• _WORK INSTRUCTIONS_
#1 In the text on projected variadic fold, how is the input passed differently than in std::inner_product?
#2 Extend the text on projected variadic fold from its last sentence, keeping to its subject and tone.

RSS | GitHub |
Projected variadic fold is a fold over transformed arguments, and is
functionally equivalent to std::inner_product
but the input is passed as
function arguments rather than iterators.
This article is a continuation of Variadic Fold, and will use the same techniques described therein, such as parameter pack expansion and integer sequences, without further explanation.
While fold is useful for simple cumulative algorithms such as calculating the
sum or the product, other cumulative algorithms are more involved.
An example is the dot product,
which exists in the standard library as
std::inner_product
.

• _RECORDED DATA_
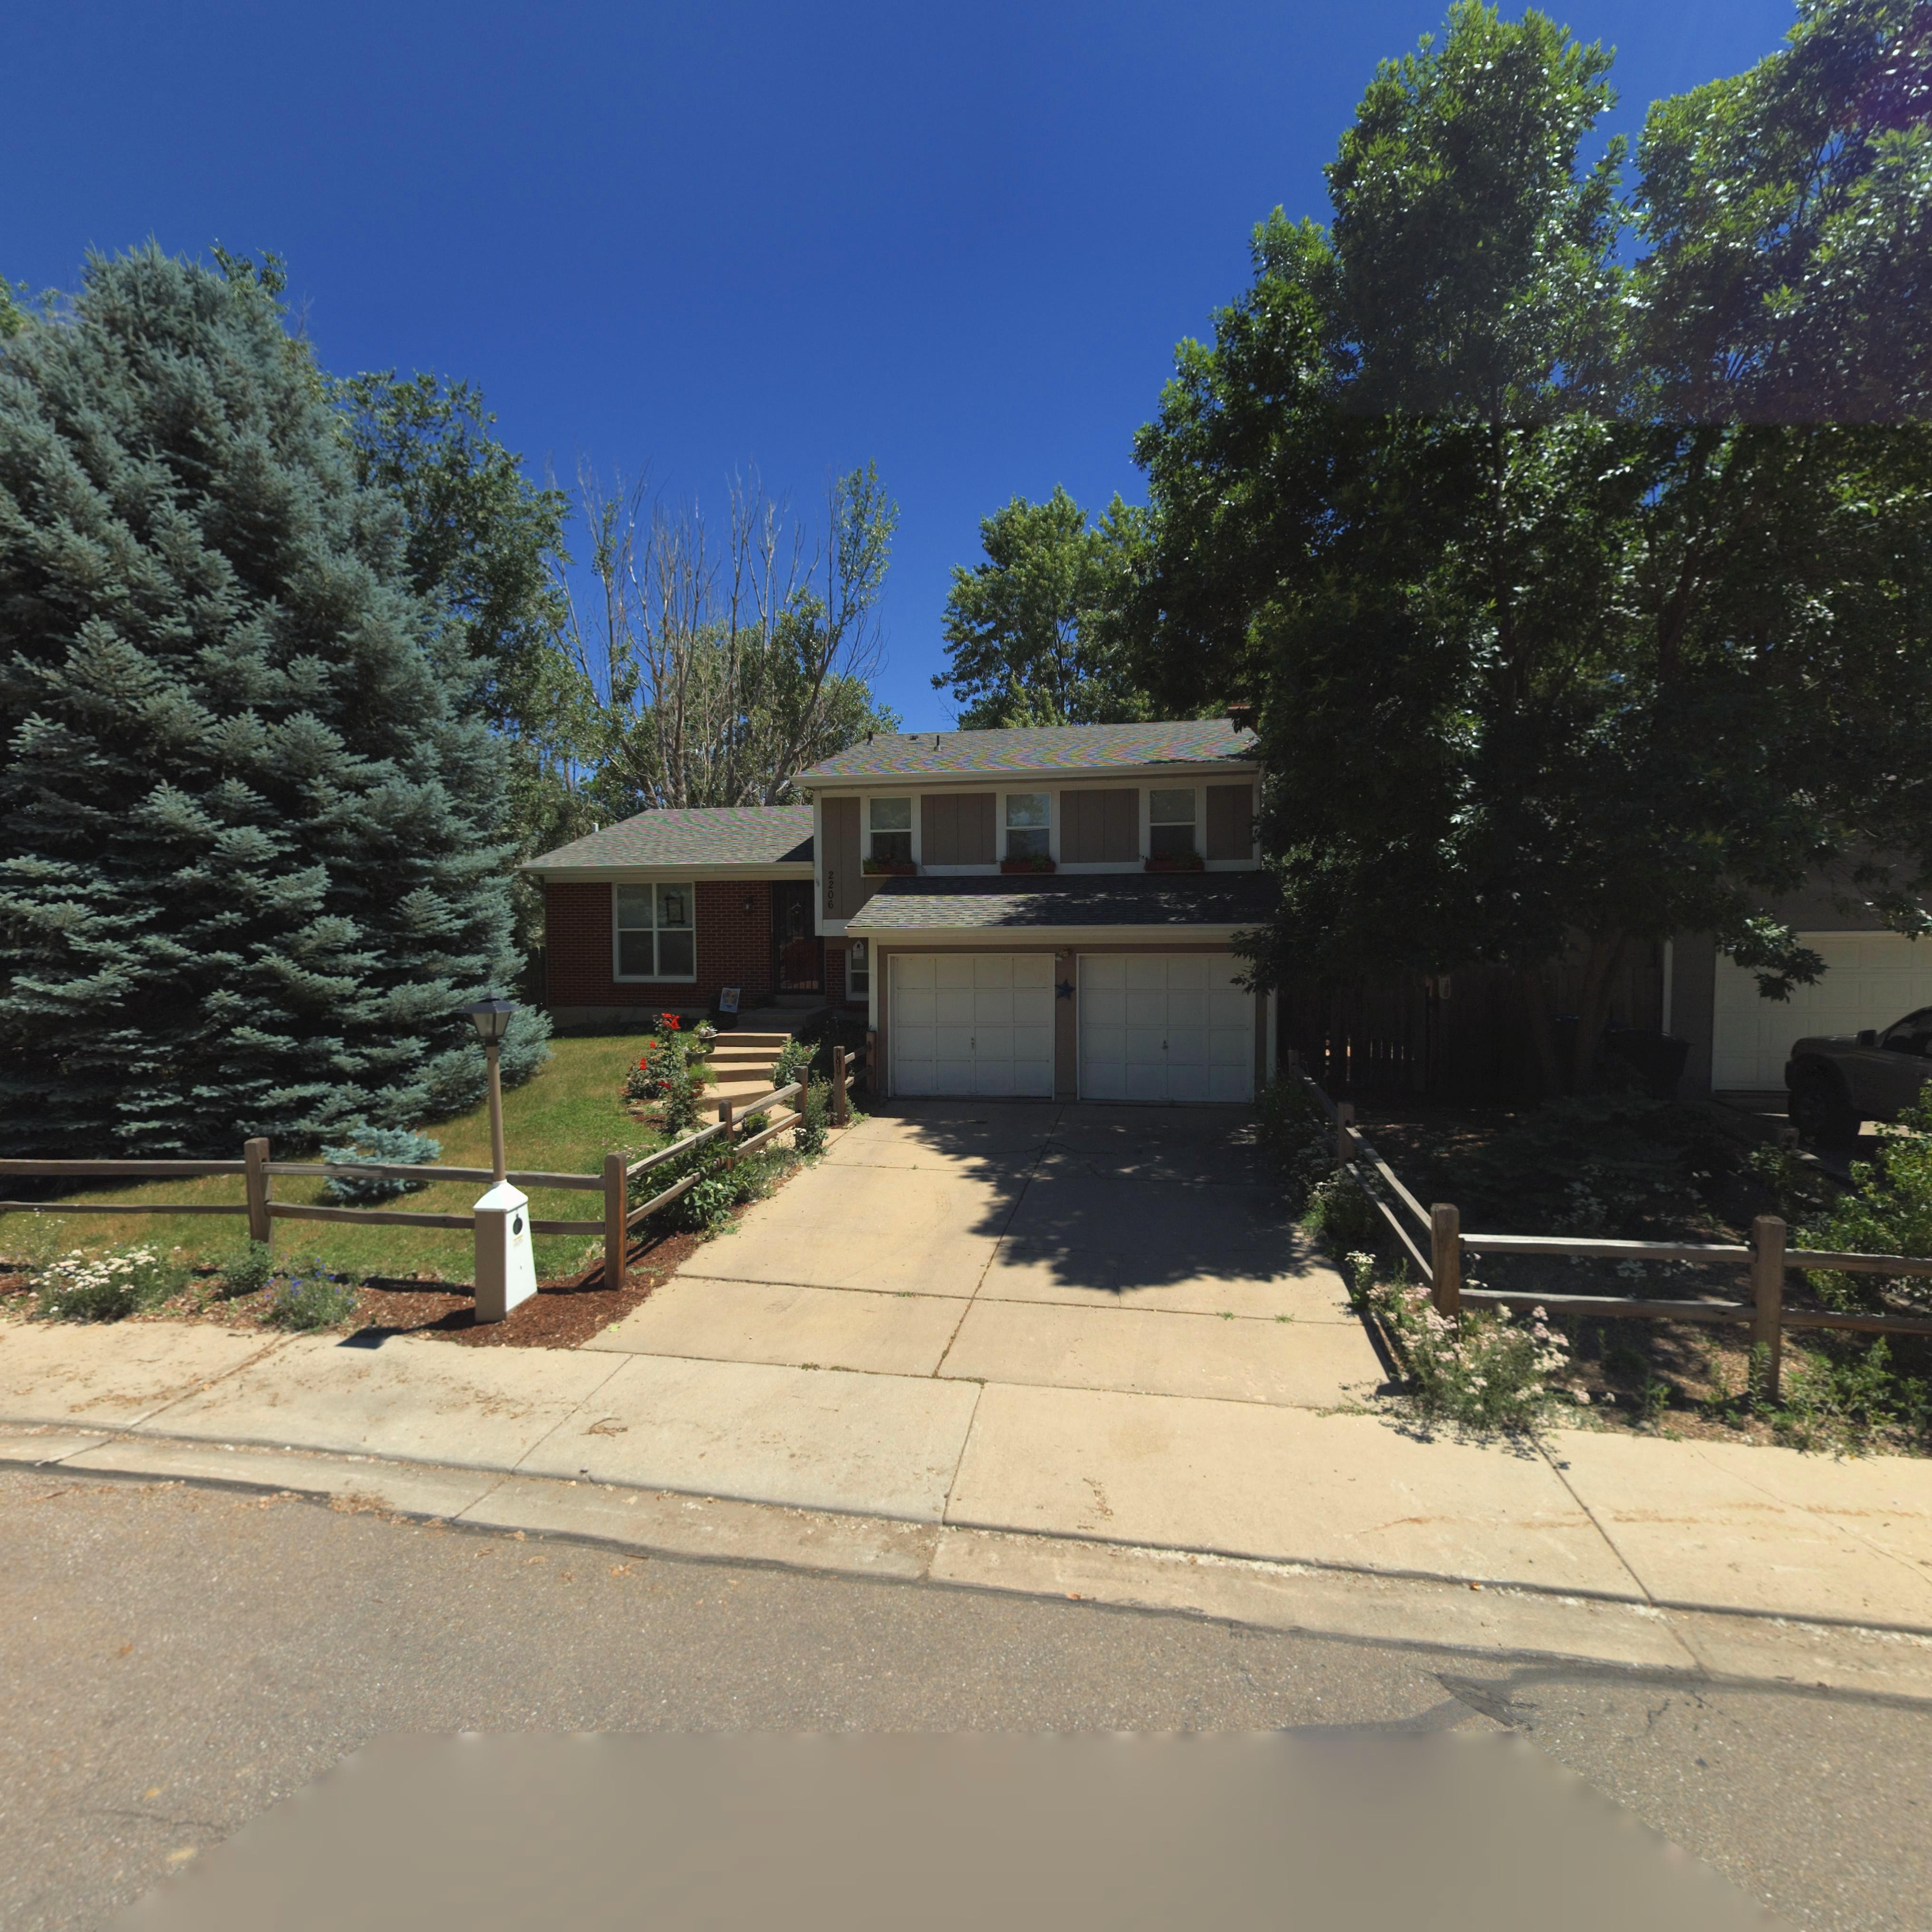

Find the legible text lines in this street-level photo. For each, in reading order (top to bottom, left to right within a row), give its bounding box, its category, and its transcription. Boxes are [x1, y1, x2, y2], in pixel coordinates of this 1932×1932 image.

[827, 870, 834, 908] StreetNumber: 2206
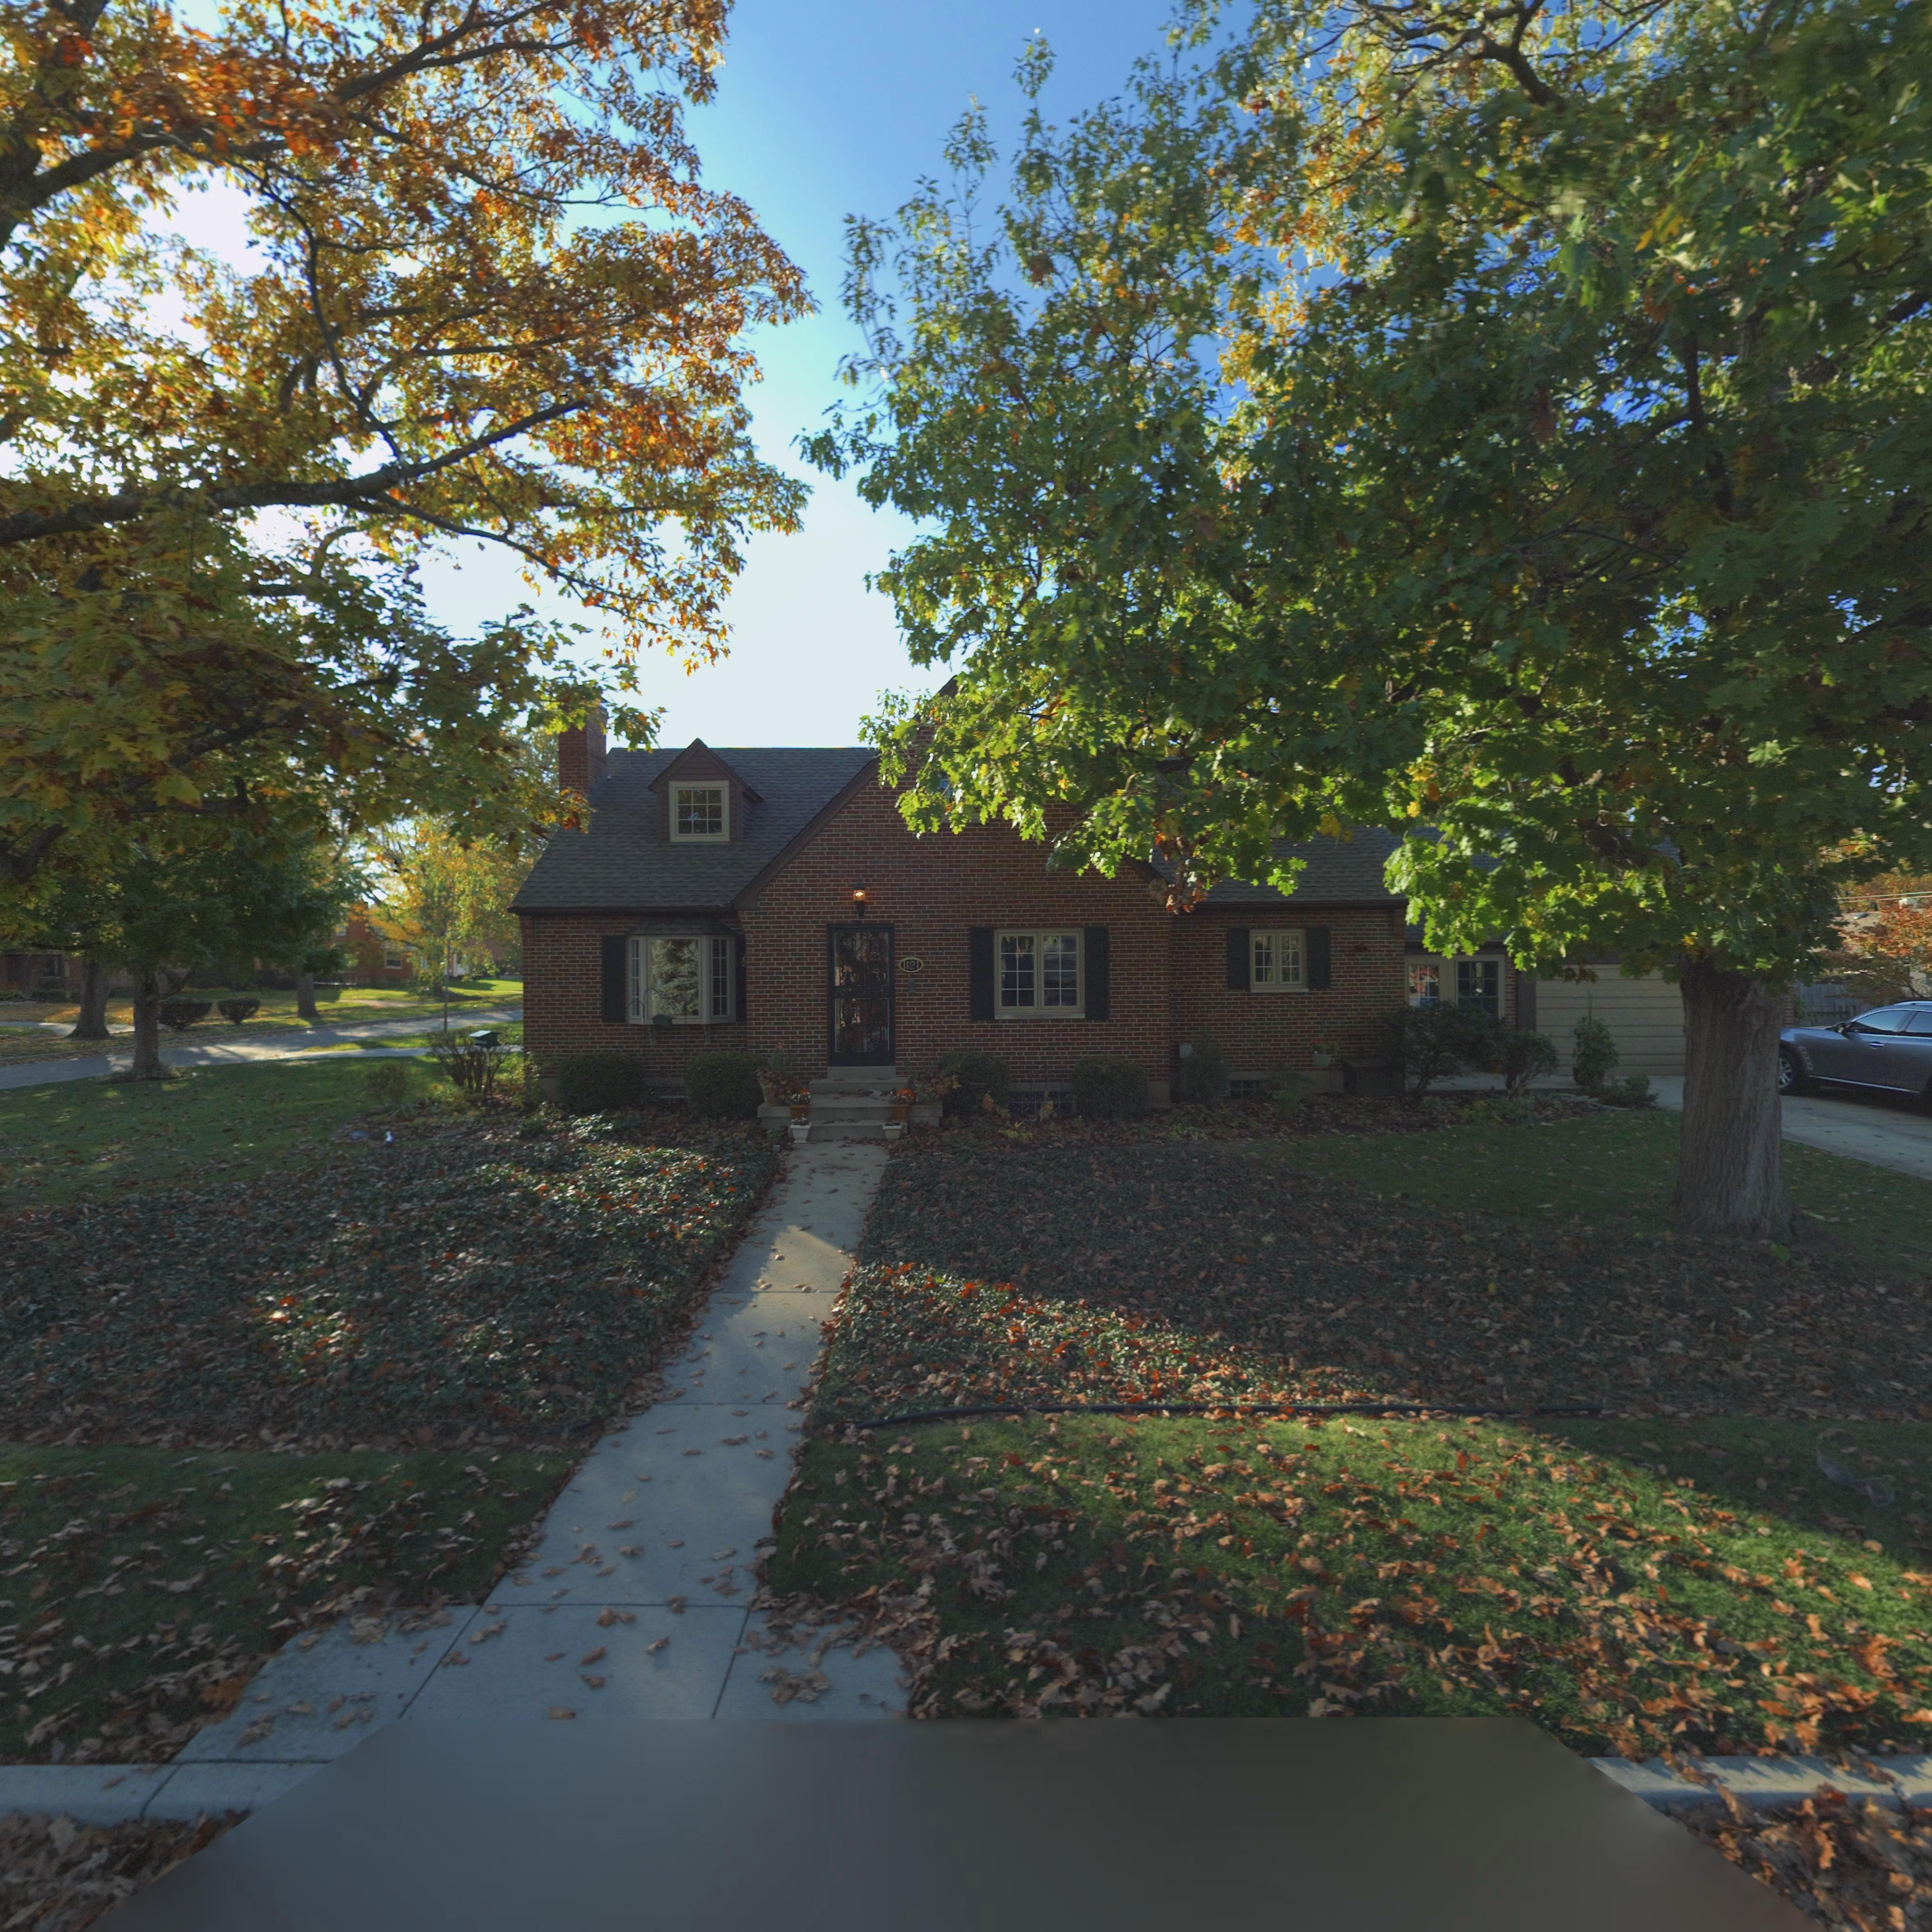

• _ANSWERS FOR THE TASKS_
#1 The input is passed as function arguments rather than iterators.

#2
The dot product of two $N$-dimensional vectors
$$\begin{eqnarray*} \mathbf{a} &=& (a_0, a_1, \ldots, a_{N-1}) \\ \mathbf{b} &=& (b_0, b_1, \ldots, b_{N-1}) \end{eqnarray*}$$
is given by
$$\begin{eqnarray*} \mathbf{a} \cdot \mathbf{b} &=& \sum_{k=0}^{N-1} a_k\,b_k \end{eqnarray*}$$
The elements $a_k$ and $b_k$ are multiplied pair-wise and the results are summed up.
Projected variadic fold is a generalization of the above, where the addition and multiplication are replaced by arbitrary numeric functions.
template <typename F, typename G, typename... Args>
constexpr auto variadic_fold_over(F&& f, G&& g, Args&&... args);
The algorithm first applies an inner function g
repeatedly across the
parameter pack, and then folds the results using an outer function f
.
The first step is called transform or projection, and the second is called
reduction or fold.
Each projection consumes W arguments from the parameter pack, where W is the
arity of the inner function g
.
The parameter pack must contain a multiple of W elements.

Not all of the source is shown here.